In the records below, find the line containing "origine română, au" and the line containing "mempercepat penyembuhan.". Give again exactly those lines and every line between them, omitting the pictures.

▶ Dataset excerpts:
⁂

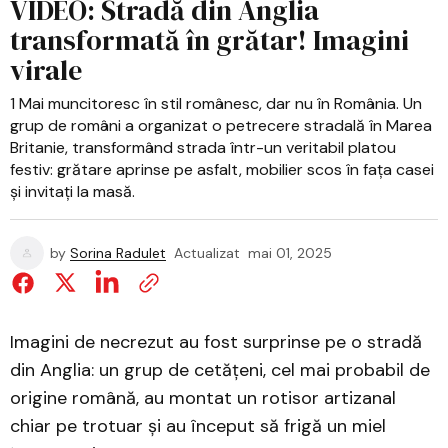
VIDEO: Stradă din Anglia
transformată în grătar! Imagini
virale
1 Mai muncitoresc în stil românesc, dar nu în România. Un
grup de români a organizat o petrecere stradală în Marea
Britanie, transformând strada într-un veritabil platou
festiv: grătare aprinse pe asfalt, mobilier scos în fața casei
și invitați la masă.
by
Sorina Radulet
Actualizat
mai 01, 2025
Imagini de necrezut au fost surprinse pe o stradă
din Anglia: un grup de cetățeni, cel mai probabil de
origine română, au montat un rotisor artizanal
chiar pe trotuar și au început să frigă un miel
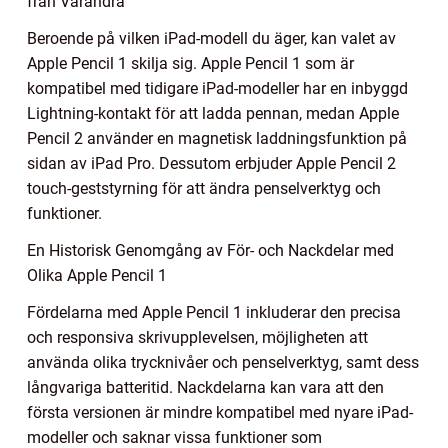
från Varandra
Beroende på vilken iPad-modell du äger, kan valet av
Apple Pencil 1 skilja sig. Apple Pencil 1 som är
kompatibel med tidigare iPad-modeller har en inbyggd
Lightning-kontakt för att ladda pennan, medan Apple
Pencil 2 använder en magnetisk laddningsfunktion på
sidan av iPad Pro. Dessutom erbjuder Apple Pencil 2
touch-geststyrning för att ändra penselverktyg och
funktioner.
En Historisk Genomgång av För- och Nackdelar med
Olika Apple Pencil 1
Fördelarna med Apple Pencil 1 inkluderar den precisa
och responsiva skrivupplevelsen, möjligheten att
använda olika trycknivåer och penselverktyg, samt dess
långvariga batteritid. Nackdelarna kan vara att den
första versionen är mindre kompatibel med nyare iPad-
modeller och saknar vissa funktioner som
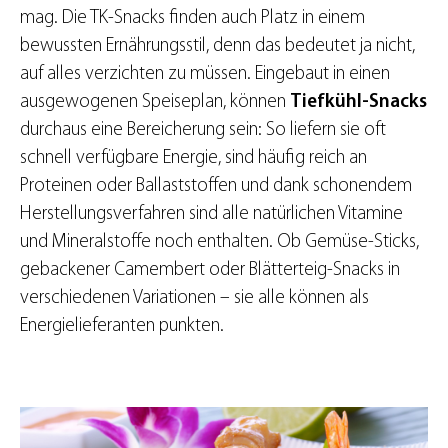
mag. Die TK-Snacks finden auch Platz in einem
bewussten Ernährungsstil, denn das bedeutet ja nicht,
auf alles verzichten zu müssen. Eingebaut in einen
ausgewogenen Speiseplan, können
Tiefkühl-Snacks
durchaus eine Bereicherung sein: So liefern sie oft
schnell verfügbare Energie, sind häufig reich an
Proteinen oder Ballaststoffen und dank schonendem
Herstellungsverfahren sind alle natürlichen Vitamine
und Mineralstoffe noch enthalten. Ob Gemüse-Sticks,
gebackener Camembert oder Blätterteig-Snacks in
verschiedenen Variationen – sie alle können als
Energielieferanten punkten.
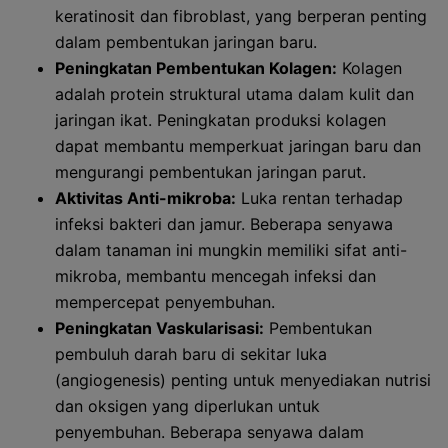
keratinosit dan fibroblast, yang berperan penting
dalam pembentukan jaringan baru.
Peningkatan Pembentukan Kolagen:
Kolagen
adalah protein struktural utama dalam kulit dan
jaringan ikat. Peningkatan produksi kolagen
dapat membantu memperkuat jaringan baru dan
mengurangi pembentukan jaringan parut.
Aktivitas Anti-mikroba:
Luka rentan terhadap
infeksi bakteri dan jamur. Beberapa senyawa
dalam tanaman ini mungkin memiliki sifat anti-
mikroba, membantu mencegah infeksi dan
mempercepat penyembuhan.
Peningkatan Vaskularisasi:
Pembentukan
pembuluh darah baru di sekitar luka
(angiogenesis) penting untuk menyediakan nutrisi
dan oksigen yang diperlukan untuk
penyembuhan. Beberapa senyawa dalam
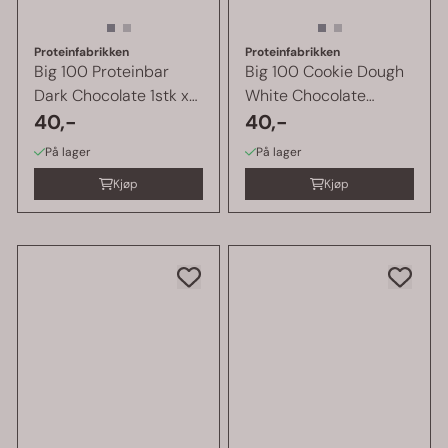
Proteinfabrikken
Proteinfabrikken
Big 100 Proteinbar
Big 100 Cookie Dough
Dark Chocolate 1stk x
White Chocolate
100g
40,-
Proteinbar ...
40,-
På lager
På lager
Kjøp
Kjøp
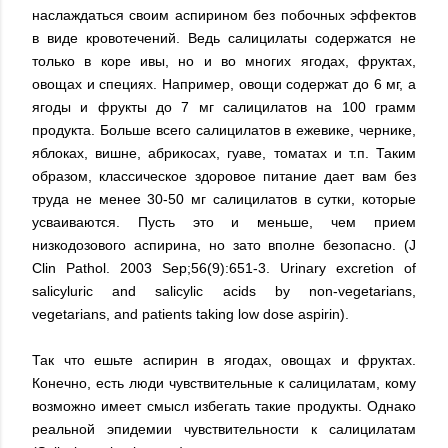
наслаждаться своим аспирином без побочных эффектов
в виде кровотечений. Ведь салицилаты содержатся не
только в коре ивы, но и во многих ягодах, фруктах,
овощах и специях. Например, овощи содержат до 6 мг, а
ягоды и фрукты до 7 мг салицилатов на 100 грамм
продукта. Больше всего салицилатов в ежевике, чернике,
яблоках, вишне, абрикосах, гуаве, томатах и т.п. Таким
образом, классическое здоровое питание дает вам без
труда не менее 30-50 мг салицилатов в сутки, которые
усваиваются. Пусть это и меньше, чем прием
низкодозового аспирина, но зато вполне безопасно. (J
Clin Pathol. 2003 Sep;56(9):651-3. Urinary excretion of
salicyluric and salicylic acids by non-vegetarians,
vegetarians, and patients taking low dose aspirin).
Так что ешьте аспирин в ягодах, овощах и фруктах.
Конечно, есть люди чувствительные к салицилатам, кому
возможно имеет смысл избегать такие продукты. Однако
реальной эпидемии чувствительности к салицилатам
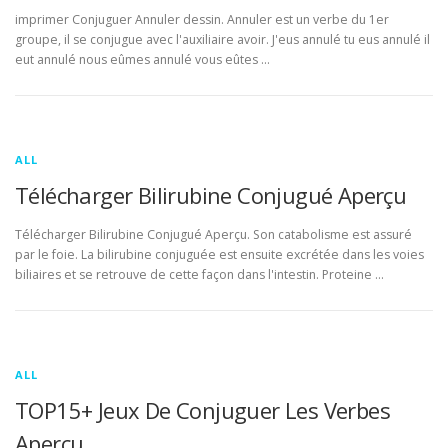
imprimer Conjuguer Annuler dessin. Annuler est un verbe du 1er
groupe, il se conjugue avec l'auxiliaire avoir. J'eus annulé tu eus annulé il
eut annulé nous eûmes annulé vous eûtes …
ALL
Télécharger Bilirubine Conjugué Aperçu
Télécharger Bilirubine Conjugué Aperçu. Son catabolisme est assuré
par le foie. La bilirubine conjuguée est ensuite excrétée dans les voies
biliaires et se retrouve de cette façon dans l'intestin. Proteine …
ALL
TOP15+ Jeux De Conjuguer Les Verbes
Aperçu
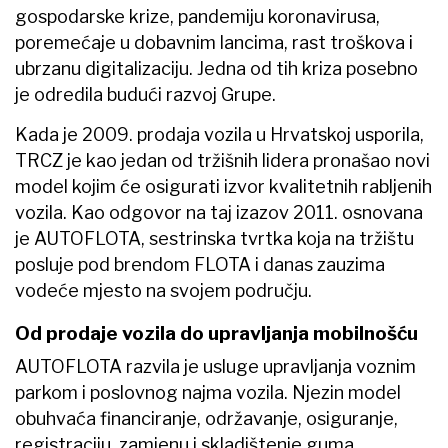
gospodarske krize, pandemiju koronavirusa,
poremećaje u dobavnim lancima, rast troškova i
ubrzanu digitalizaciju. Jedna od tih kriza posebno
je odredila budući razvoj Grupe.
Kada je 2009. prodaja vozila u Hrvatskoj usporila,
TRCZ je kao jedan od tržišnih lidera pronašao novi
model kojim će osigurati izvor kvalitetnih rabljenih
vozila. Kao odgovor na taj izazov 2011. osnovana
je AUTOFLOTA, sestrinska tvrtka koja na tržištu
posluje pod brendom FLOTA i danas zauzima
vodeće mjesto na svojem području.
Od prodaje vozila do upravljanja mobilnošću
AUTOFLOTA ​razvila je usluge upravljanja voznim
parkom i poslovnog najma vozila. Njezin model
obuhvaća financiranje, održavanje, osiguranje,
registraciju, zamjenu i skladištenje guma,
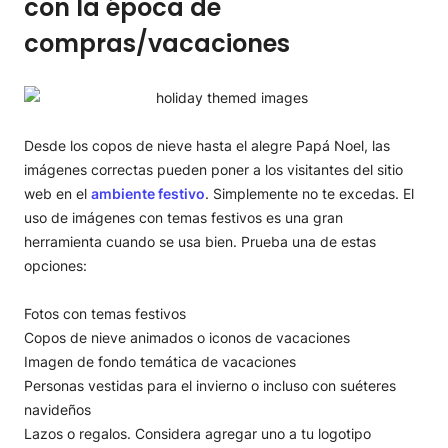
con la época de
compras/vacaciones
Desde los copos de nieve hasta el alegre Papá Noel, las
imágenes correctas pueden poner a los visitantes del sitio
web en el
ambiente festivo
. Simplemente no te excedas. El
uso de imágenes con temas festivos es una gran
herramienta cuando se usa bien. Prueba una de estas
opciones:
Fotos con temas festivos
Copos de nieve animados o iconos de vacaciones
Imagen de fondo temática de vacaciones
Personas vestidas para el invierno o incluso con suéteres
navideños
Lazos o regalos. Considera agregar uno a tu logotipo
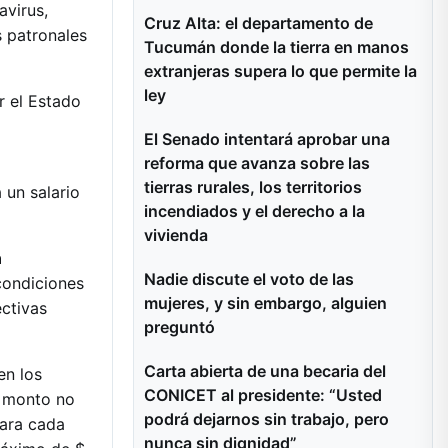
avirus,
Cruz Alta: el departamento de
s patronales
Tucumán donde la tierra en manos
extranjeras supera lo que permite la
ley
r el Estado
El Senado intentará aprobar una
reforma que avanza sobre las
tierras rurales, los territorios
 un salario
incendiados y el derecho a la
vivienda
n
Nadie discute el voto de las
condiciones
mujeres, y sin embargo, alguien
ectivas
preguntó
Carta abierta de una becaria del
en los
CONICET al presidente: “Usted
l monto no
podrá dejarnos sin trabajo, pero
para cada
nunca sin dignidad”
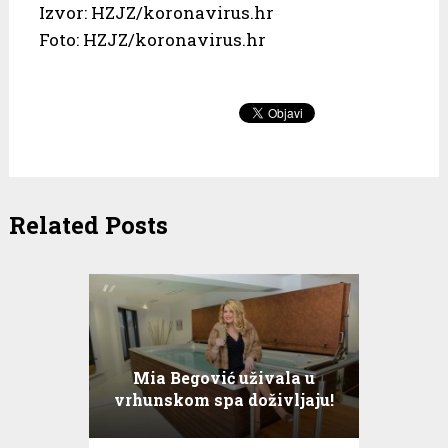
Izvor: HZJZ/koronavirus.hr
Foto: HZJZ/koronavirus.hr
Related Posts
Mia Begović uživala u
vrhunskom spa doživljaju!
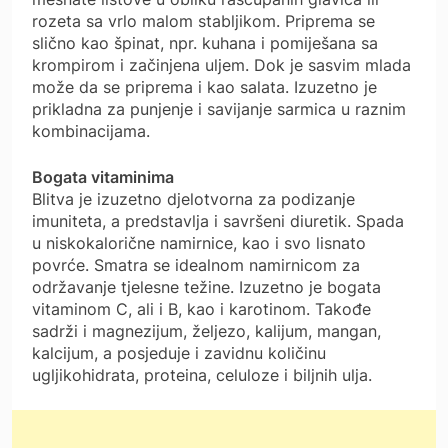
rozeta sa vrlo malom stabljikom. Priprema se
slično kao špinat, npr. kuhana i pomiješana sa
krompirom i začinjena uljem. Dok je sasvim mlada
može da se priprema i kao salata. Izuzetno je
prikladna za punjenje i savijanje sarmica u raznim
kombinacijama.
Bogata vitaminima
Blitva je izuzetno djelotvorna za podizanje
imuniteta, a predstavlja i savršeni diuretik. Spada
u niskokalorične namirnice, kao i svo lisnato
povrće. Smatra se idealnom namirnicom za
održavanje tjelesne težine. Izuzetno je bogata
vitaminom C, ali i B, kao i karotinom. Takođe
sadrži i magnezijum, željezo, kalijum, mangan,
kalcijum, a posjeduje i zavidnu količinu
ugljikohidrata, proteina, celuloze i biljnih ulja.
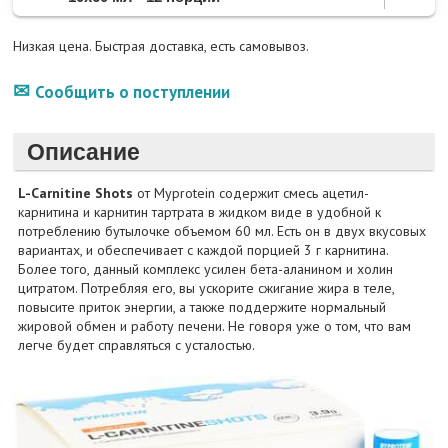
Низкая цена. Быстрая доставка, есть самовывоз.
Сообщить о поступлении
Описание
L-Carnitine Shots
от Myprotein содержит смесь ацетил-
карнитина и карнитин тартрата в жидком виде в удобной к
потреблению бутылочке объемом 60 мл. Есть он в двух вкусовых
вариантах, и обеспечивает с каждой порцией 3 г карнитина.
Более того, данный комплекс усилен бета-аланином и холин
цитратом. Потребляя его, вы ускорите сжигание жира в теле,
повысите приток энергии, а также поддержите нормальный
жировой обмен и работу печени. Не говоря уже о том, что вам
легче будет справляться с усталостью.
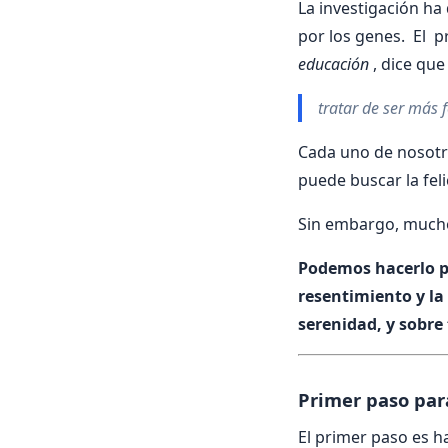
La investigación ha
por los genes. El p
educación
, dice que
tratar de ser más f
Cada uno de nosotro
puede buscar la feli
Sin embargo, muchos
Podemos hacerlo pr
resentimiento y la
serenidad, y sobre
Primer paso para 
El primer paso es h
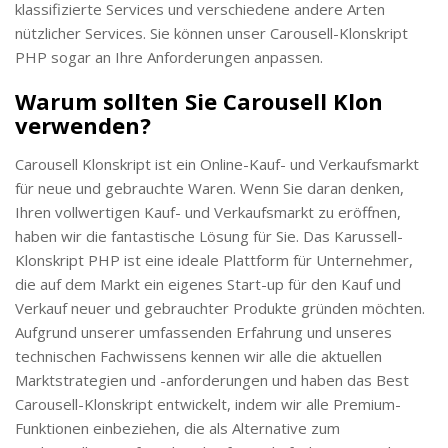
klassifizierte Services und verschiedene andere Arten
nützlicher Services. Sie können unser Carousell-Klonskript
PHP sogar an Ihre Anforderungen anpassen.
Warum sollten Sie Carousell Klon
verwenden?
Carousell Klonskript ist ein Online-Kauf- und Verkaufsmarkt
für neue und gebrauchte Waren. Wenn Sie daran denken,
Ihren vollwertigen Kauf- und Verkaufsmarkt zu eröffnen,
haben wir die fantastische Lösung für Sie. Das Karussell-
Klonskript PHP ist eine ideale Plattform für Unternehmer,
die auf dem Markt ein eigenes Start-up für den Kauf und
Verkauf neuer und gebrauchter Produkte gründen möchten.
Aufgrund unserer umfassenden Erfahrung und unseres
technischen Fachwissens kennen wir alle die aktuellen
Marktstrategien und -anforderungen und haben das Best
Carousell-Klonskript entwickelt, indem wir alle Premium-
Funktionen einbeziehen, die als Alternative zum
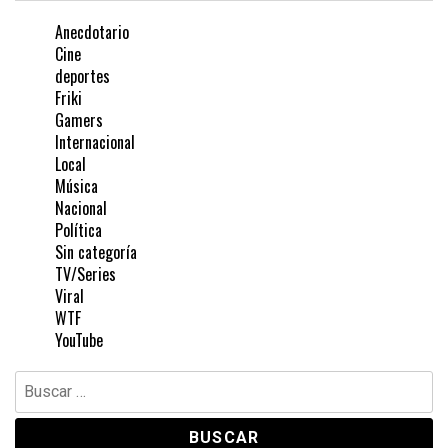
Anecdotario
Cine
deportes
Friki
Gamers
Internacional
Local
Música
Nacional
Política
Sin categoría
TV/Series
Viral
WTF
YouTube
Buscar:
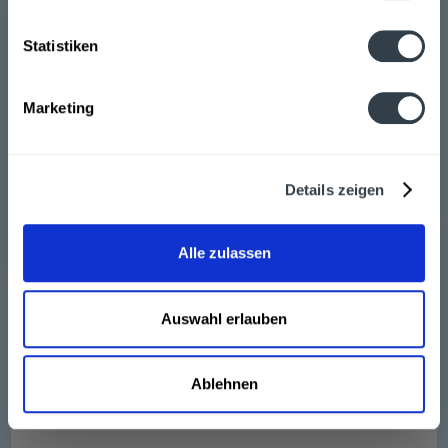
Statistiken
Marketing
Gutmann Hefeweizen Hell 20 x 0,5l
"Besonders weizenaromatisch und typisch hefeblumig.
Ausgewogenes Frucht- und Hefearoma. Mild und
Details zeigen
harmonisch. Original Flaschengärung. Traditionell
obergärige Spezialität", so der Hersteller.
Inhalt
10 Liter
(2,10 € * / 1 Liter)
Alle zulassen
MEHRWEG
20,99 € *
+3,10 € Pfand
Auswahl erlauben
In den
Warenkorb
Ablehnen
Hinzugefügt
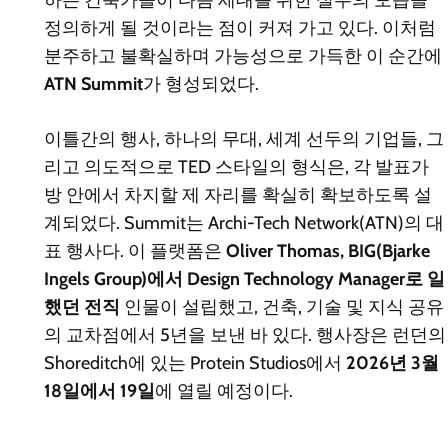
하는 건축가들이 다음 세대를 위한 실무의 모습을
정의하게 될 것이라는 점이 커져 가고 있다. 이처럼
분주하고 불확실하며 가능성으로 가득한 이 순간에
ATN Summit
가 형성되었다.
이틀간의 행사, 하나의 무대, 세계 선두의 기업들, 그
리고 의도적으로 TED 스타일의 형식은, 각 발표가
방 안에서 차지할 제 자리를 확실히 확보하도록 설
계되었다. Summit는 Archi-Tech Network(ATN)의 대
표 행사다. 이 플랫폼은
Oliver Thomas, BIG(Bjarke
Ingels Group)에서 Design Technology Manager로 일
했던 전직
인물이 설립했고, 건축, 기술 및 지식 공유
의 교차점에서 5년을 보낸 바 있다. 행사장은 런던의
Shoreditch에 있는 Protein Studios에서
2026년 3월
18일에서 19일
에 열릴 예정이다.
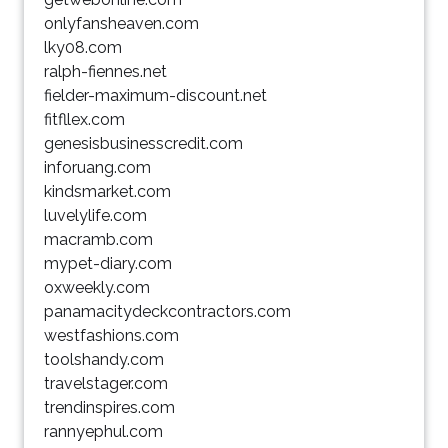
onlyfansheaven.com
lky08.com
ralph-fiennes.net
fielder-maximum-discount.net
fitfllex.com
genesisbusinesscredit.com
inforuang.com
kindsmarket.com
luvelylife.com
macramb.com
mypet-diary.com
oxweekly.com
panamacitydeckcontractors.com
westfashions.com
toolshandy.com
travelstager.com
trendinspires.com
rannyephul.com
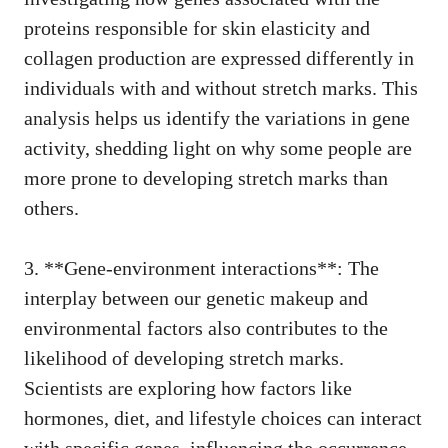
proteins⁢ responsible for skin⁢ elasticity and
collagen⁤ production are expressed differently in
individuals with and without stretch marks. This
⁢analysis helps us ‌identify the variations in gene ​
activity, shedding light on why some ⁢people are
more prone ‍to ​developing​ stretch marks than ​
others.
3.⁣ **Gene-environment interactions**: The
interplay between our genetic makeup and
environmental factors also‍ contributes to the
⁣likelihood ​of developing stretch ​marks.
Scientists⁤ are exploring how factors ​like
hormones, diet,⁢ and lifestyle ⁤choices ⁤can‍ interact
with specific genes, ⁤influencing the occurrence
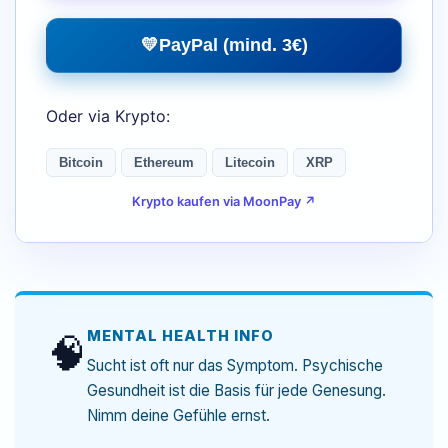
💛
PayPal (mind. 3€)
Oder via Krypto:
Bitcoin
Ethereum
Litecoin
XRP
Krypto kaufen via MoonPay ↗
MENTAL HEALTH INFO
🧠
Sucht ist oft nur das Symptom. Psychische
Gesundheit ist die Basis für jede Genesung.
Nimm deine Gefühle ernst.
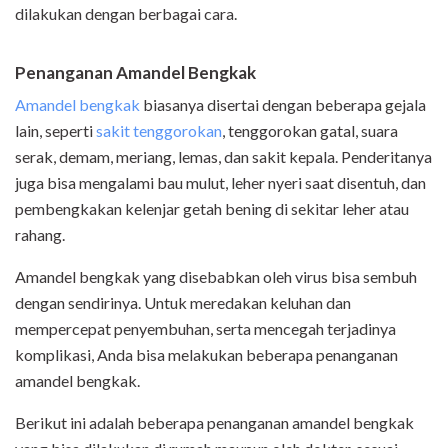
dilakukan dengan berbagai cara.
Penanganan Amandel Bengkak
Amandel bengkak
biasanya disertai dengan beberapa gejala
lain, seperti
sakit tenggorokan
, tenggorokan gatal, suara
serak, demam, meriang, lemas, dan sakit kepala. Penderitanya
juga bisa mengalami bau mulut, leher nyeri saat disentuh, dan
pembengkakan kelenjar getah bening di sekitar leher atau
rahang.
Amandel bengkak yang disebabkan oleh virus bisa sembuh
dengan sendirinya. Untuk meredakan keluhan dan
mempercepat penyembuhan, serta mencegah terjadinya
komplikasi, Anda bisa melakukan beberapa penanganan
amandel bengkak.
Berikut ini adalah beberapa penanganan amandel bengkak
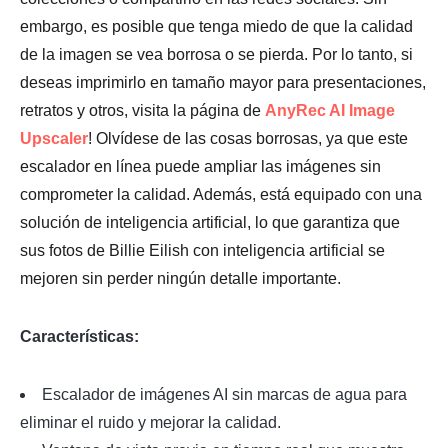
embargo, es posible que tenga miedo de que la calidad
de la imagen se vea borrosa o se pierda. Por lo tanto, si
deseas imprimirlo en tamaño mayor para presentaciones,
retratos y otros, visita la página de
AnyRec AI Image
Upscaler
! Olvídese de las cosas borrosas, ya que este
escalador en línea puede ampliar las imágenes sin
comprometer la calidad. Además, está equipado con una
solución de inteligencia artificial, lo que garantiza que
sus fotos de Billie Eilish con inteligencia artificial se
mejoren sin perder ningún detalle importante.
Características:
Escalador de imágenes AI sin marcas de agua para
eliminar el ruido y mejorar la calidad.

⁂

▶ Response to this task:
origine română, au montat un rotisor artizanal
chiar pe trotuar și au început să frigă un miel
från Varandra
Beroende på vilken iPad-modell du äger, kan valet av
Apple Pencil 1 skilja sig. Apple Pencil 1 som är
kompatibel med tidigare iPad-modeller har en inbyggd
Lightning-kontakt för att ladda pennan, medan Apple
Pencil 2 använder en magnetisk laddningsfunktion på
sidan av iPad Pro. Dessutom erbjuder Apple Pencil 2
touch-geststyrning för att ändra penselverktyg och
funktioner.
En Historisk Genomgång av För- och Nackdelar med
Olika Apple Pencil 1
Fördelarna med Apple Pencil 1 inkluderar den precisa
och responsiva skrivupplevelsen, möjligheten att
använda olika trycknivåer och penselverktyg, samt dess
långvariga batteritid. Nackdelarna kan vara att den
första versionen är mindre kompatibel med nyare iPad-
modeller och saknar vissa funktioner som
mag. Die TK-Snacks finden auch Platz in einem
bewussten Ernährungsstil, denn das bedeutet ja nicht,
auf alles verzichten zu müssen. Eingebaut in einen
ausgewogenen Speiseplan, können
Tiefkühl-Snacks
durchaus eine Bereicherung sein: So liefern sie oft
schnell verfügbare Energie, sind häufig reich an
Proteinen oder Ballaststoffen und dank schonendem
Herstellungsverfahren sind alle natürlichen Vitamine
und Mineralstoffe noch enthalten. Ob Gemüse-Sticks,
gebackener Camembert oder Blätterteig-Snacks in
verschiedenen Variationen – sie alle können als
Energielieferanten punkten.
keratinosit dan fibroblast, yang berperan penting
dalam pembentukan jaringan baru.
Peningkatan Pembentukan Kolagen:
Kolagen
adalah protein struktural utama dalam kulit dan
jaringan ikat. Peningkatan produksi kolagen
dapat membantu memperkuat jaringan baru dan
mengurangi pembentukan jaringan parut.
Aktivitas Anti-mikroba:
Luka rentan terhadap
infeksi bakteri dan jamur. Beberapa senyawa
dalam tanaman ini mungkin memiliki sifat anti-
mikroba, membantu mencegah infeksi dan
mempercepat penyembuhan.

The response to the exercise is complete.